Uitspraak
GERECHTSHOF 's-HERTOGENBOSCH
- [minderjarige 1](hierna: [minderjarige 1] ), geboren te [geboorteplaats] op [geboortedatum] 2018, en
- [minderjarige 2](hierna: [minderjarige 2] ), geboren te [geboorteplaats] op [geboortedatum] 2022.
Gerechtshof 's-Hertogenbosch
In deze zaak heeft het Gerechtshof 's-Hertogenbosch op 14 december 2023 uitspraak gedaan in hoger beroep over de verlenging van de machtiging tot uithuisplaatsing van twee minderjarigen, [minderjarige 1] en [minderjarige 2]. De moeder, verzoekster in hoger beroep, was het niet eens met de eerdere beschikking van de rechtbank Zeeland-West-Brabant van 21 juli 2023, waarin de machtiging tot uithuisplaatsing was verlengd. De moeder voerde aan dat de uithuisplaatsing niet noodzakelijk was en dat de GI onvoldoende had gedaan om de situatie te verbeteren.
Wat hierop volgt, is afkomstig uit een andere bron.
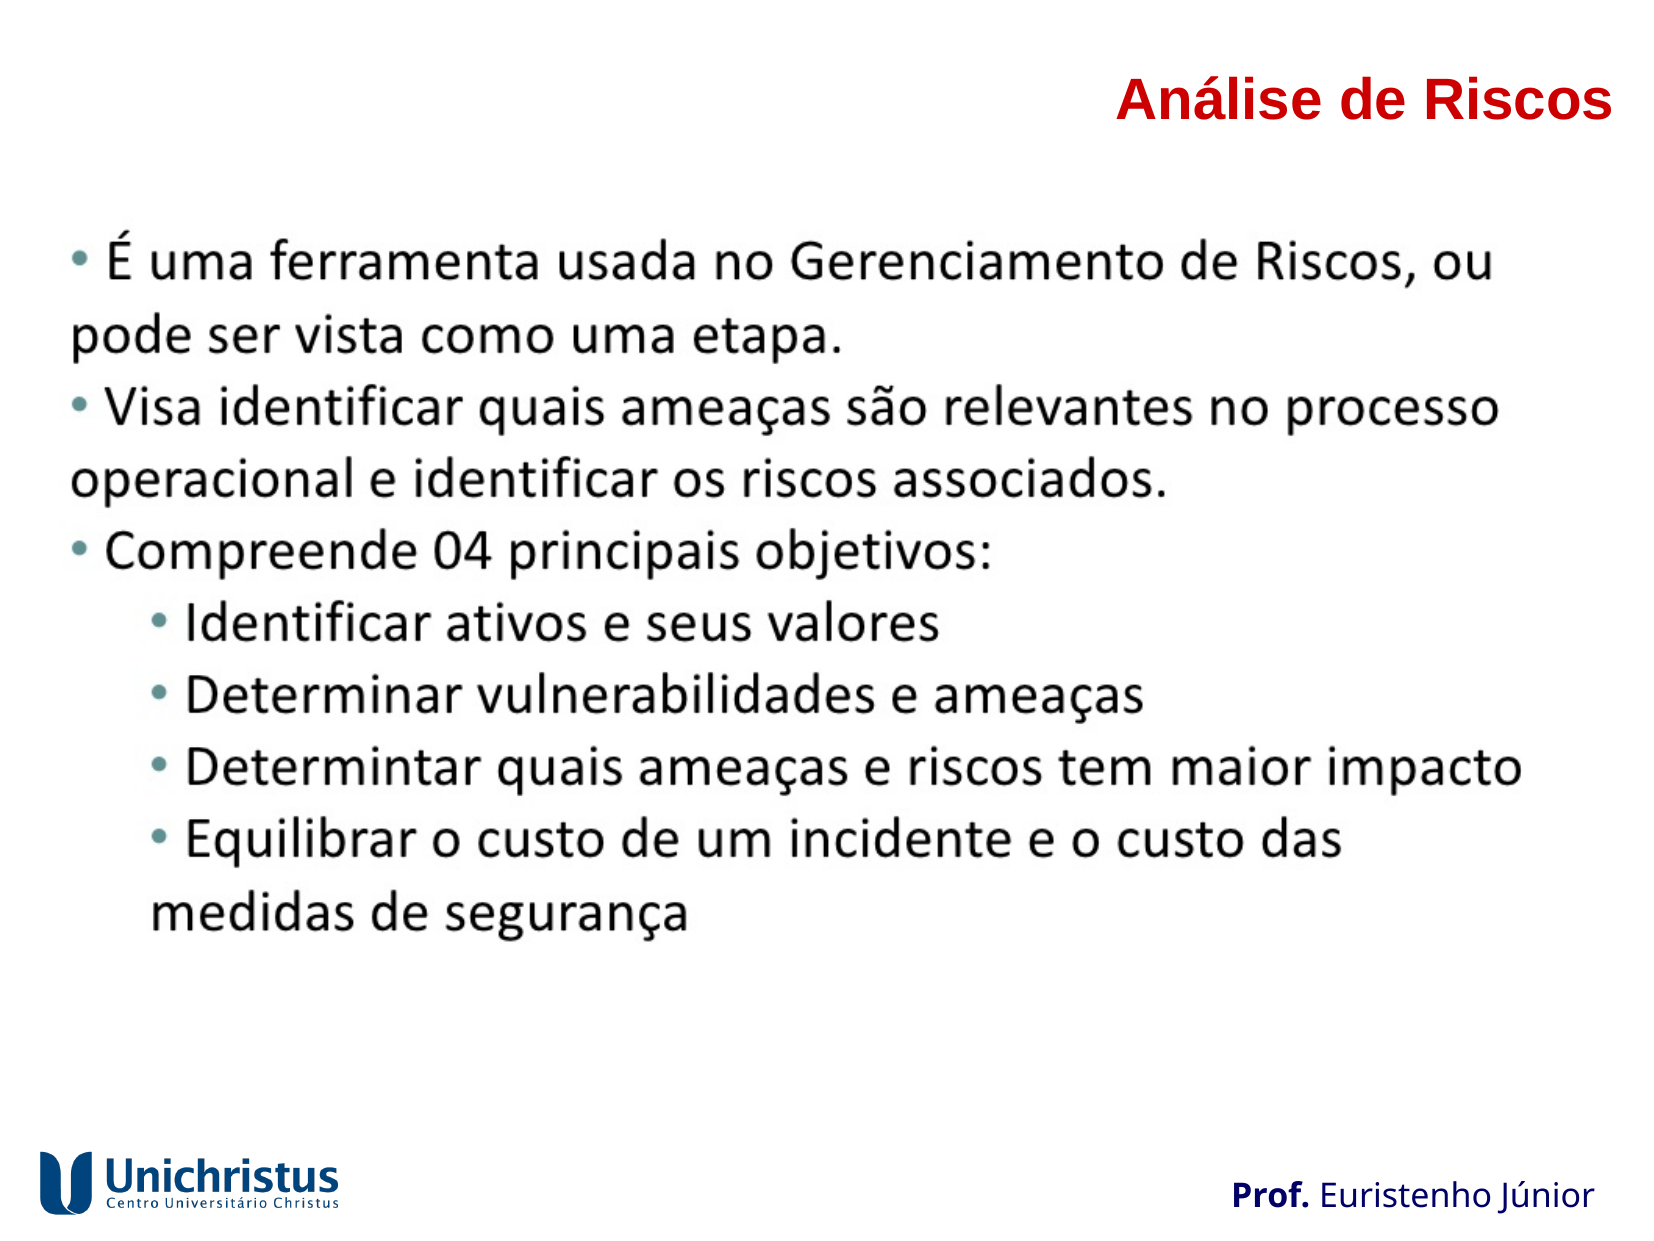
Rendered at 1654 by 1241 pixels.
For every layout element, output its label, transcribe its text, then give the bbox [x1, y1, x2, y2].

picture [35, 1148, 343, 1217]
text_box Análise de Riscos [1100, 59, 1630, 139]
picture [41, 206, 1571, 962]
text_box Prof. Euristenho Júnior [1216, 1163, 1654, 1224]
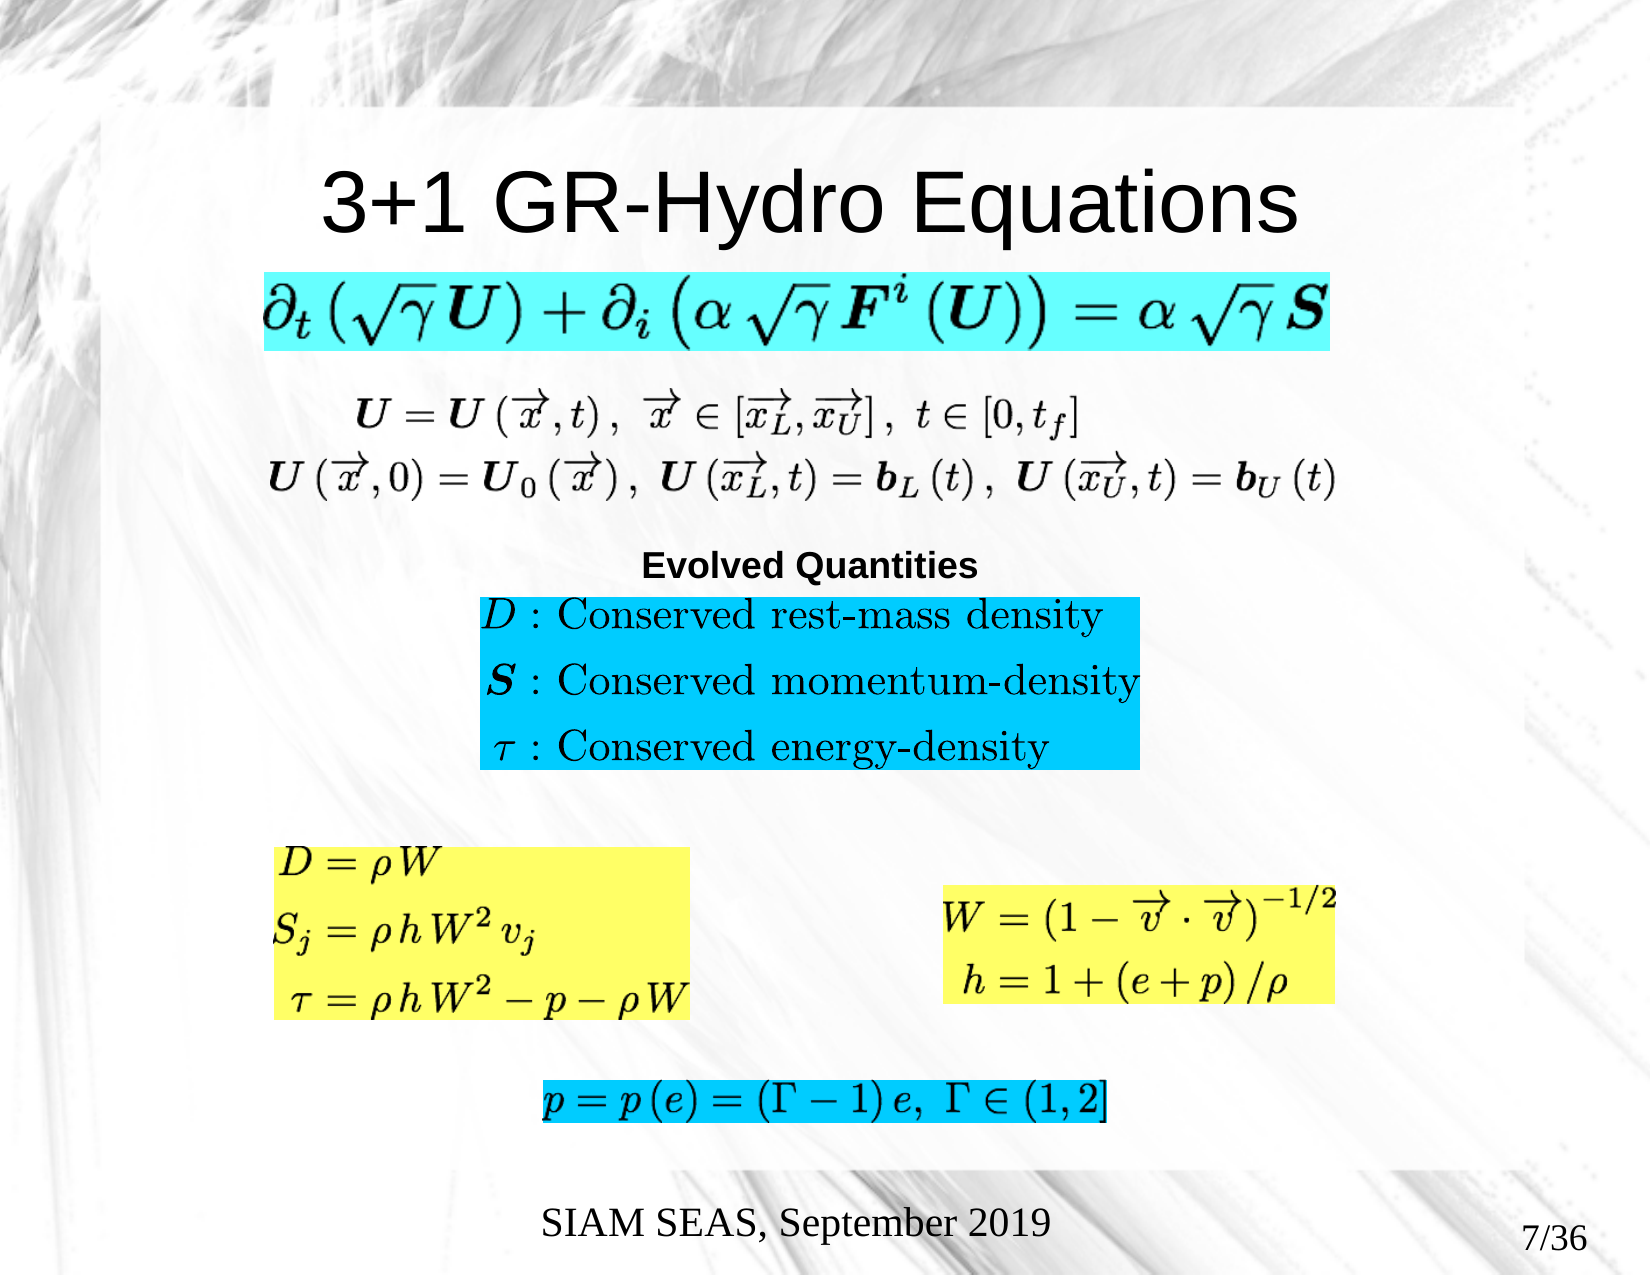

De GI, als verweerster, betwistte deze grieven en stelde dat de kinderen in een onveilige situatie verkeerden door huiselijk geweld en pedagogische verwaarlozing.
Tijdens de mondelinge behandeling op 28 november 2023 zijn zowel de moeder als vertegenwoordigers van de GI en de (stief)vader gehoord. Het hof heeft de feiten en omstandigheden van de zaak zorgvuldig gewogen. Het hof concludeerde dat de uithuisplaatsing van de kinderen noodzakelijk was in het belang van hun verzorging en opvoeding, gezien de onveilige thuissituatie en de geschiedenis van huiselijk geweld en verwaarlozing. De moeder had onvoldoende tijd gekregen om van de hulpverlening te profiteren en de situatie te verbeteren, en de GI had herhaaldelijk ingegrepen om de veiligheid van de kinderen te waarborgen.
Het hof heeft de beschikking van de rechtbank bekrachtigd, waarbij het belang van de kinderen voorop stond. De beslissing benadrukt de noodzaak van een veilige en stabiele omgeving voor de minderjarigen, en dat de uithuisplaatsing in dit geval de enige optie was om hun welzijn te waarborgen.